> **Brief 1**
Answer these from the piece on Gove's education reforms:
(a) According to a colleague, what fraction of the time is Gove wrong?
(b) Whose knowledge dogma is the simplistic world of absolutes compared to?
(c) Which curriculum is said not to be the same as the right curriculum for every child?
> **Brief 2**
Transcribe the piece on Gove's education reforms from "The absence of" up to and including "must be right.".
> **Brief 3**
The opening sentence of the piece on Gove's education reforms describes a strategy. List every step of that strategy.

> **Study text**

- - -


    It’s a very clever strategy: rubbish the education system, label critics of reform as enemies of promise, justify ill-informed ideological proposals with the label ‘rigour’ and, it seems, Gove can get away with anything.

    The absence of unified opposition is both alarming and staggering. A colleague suggested the trouble is Gove is two thirds wrong & one third right. We might argue with the fractions but it is true that he laces his doctrine with some threads of sense which are used to justify the rest.

    Rather like the E.D.Hirsch knowledge dogma, we seem to have to operate in a simplistic world of absolutes. It’s all about knowledge so forget about skills and personal development. Gove claims to be for rigour & against enemies of promise so everything he says must be right.

    We need the failing system / enemies of promise assertions refuted every time they are used. The press never question them any more.

    Beyond that though, there is much to be said for ignoring all the nonsense and simply doing the right thing by our young people. The right curriculum for every child is not synonymous with the EBC curriculum.

- - -

> **Extracted material**

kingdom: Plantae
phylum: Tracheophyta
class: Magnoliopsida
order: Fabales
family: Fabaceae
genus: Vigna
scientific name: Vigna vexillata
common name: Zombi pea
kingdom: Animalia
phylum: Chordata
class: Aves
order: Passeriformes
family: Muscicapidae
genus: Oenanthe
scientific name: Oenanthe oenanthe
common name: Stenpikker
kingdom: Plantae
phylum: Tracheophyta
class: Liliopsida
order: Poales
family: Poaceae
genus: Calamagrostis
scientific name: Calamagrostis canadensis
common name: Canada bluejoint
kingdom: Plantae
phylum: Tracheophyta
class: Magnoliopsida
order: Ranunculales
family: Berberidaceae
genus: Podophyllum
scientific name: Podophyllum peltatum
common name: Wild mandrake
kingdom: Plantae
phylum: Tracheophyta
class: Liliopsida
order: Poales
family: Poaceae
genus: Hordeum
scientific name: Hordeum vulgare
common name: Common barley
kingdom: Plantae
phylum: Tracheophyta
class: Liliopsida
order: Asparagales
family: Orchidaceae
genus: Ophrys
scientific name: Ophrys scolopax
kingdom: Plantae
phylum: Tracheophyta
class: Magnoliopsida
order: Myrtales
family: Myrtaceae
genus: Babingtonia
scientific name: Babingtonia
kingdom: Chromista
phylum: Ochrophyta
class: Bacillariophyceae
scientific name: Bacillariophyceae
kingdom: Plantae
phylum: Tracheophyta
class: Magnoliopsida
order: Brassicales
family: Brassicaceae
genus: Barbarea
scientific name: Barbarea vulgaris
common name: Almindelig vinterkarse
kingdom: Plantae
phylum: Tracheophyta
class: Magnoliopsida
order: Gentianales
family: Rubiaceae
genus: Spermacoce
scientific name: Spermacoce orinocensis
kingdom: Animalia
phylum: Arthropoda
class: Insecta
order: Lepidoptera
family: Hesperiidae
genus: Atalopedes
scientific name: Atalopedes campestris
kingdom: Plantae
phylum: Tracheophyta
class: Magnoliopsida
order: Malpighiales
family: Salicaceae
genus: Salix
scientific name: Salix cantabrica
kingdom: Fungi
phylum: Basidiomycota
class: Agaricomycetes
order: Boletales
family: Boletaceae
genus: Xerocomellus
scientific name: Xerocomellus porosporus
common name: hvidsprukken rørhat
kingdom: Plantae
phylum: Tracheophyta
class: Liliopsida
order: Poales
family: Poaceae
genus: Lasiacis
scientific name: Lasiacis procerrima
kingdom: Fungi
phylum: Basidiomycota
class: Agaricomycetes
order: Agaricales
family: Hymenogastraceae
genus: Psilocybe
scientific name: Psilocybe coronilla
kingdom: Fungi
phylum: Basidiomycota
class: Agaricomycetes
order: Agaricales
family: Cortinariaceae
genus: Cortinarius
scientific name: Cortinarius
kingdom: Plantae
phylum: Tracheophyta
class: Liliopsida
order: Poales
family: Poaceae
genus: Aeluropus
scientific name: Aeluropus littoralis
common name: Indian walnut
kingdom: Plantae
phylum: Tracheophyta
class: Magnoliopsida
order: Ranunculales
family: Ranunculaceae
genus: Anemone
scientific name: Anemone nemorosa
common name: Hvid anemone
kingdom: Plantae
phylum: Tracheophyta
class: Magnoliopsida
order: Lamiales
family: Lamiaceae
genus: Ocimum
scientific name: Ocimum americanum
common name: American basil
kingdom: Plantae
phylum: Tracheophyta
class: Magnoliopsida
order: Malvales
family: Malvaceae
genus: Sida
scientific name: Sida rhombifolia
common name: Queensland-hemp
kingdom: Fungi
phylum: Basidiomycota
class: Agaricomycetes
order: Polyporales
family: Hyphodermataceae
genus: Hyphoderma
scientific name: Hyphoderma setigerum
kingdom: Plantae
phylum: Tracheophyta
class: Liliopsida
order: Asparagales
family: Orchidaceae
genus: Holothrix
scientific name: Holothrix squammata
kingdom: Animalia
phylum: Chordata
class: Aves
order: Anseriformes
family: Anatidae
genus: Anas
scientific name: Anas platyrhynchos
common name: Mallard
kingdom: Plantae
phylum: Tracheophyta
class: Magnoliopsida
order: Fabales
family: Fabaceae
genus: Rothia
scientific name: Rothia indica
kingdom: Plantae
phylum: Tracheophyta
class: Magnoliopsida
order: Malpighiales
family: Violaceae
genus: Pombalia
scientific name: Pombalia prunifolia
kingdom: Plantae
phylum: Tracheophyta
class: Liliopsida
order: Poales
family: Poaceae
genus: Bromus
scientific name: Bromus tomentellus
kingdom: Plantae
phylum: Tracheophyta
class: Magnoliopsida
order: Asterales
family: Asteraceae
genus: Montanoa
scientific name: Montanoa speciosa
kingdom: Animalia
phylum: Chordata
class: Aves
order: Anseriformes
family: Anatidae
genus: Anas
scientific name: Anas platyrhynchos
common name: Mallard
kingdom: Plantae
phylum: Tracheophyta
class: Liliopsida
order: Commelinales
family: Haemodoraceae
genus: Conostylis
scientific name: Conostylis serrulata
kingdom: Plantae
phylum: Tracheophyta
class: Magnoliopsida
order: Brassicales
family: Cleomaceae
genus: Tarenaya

- - -

> **Exercise answer 1**
(a) Two thirds.
(b) E.D.Hirsch's.
(c) The EBC curriculum.

> **Exercise answer 2**
The absence of unified opposition is both alarming and staggering. A colleague suggested the trouble is Gove is two thirds wrong & one third right. We might argue with the fractions but it is true that he laces his doctrine with some threads of sense which are used to justify the rest.

    Rather like the E.D.Hirsch knowledge dogma, we seem to have to operate in a simplistic world of absolutes. It’s all about knowledge so forget about skills and personal development. Gove claims to be for rigour & against enemies of promise so everything he says must be right.

> **Exercise answer 3**
- Rubbish the education system
- Label critics of reform as enemies of promise
- Justify ill-informed ideological proposals with the label ‘rigour’